The buyers journey has changed due to the availability of information via the web and the social channels. Now we see a buying process that is so much more fluid with added complexity and where buyers don’t compartmentalize. While they are educating they are also evaluating, while they are considering, they are also classifying. It is not a linear journey, it is more akin to river that twists and flows throughout the buying process.
So, the modern B2B buyer’s journey is the active research and stages they go through leading up to a purchasing decision. Companies need to have the sales and marketing teams map each step of the customer experience from the client perspective to see where the gaps lie and how they can close them.
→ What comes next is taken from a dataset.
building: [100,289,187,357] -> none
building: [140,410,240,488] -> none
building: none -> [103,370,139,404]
Every stage of the buyer’s journey requires online and offline touch points, digital assets, messaging and collaboration that must be planned out in detail to achieve a positive outcome.
Think Smarketing – a partnership between sales and marketing.
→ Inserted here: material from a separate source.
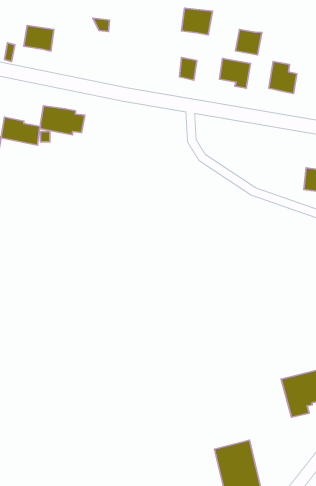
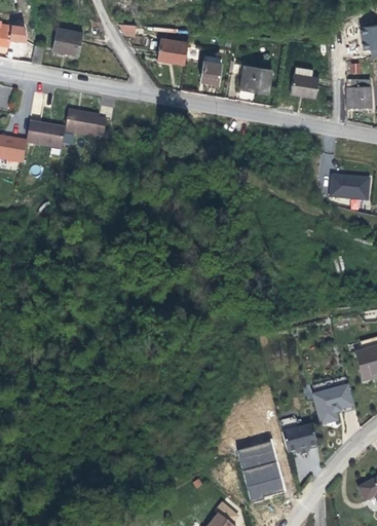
building: [182,8,212,35] -> [158,36,189,63]
building: [235,30,262,55] -> none
building: none -> [275,420,311,450]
Smarketing is about the alignment of your sales and marketing teams. Digital selling strategies requires that both sales and marketing are working towards the same goals and helping each other to achieve them. It’s about breaking down silos, having the same goals and ensuring mutual accountability.
In sales 3.0 the relationship with the prospect is now largely based on the value a salesperson or business brings to their buyer’s journey. The value is delivered through relevant content, digital assets or via personalized interactions which add value to the prospect. This has become known as the “Givers Gain” model, with the sales organization focused on being useful and valuable in the sales process. This forward-thinking approach to acquiring customers is the exact opposite of the smash and grab sales models of the past.
It’s about co-ownership: Sales and marketing must jointly own and agree upon the value proposition, assets and touch points within the digital selling strategy. In fact, companies will need to adapt a B2C mindset when selling to their B2B customers which requires cross functional cooperation and embracing digital selling. As the purchasing similarities between B2B and B2C become every closer, the combination of digital tactics, social selling, and a customer-first approach will be essential to winning and retaining customers in the digital era.
Digital Strategies Should Make Buying Easier.
The goal every business must strive to achieve is a more seamless buying experience that reflects how buyers want to interact with a brand. The modern B2B buyer doesn’t care whether their query belongs to marketing, sales or service; they just want it answered.
This is why sales best practices is built on “Let’s simplify the customer’s buying journey”, to make it easier to engage and purchase. To provide insights, guidance and collaborate with the customers along an increasingly noisy purchasing journey, one they would struggle to navigate on their own.
Business leaders need to replace the “I’ll tell you what you need” or the “Tell us what you need and We’ll deliver it to you” with “Let me help you, I’ll work with you in whatever way you require to show you what needs to be completed in order to make a purchase happen.”
Be Comfortable Living with Disruption.
A digital selling strategy is not just about tools or technology. It requires undertaking a change management process along with a change in mindset to respond to this new business reality. The reality that businesses have to transform in order to stay relevant. Comfort means steady as we go, and mindset will result in companies falling behind. In sales, the rules of the game are being rewritten by the buyer, and so leaders must get comfortable with managing uncertainty. As digital natives move to the front, the pace of change, the selling environment will only accelerate and digital becomes the new normal. Everyone in the sales training organization needs to embrace a level of discomfort, so this can be used as a real business advantage.
Implementing Digital Selling and sales Strategies isn’t easy but the opportunity to future proof both online and offline interactions with buyers is one that a business cannot afford to miss.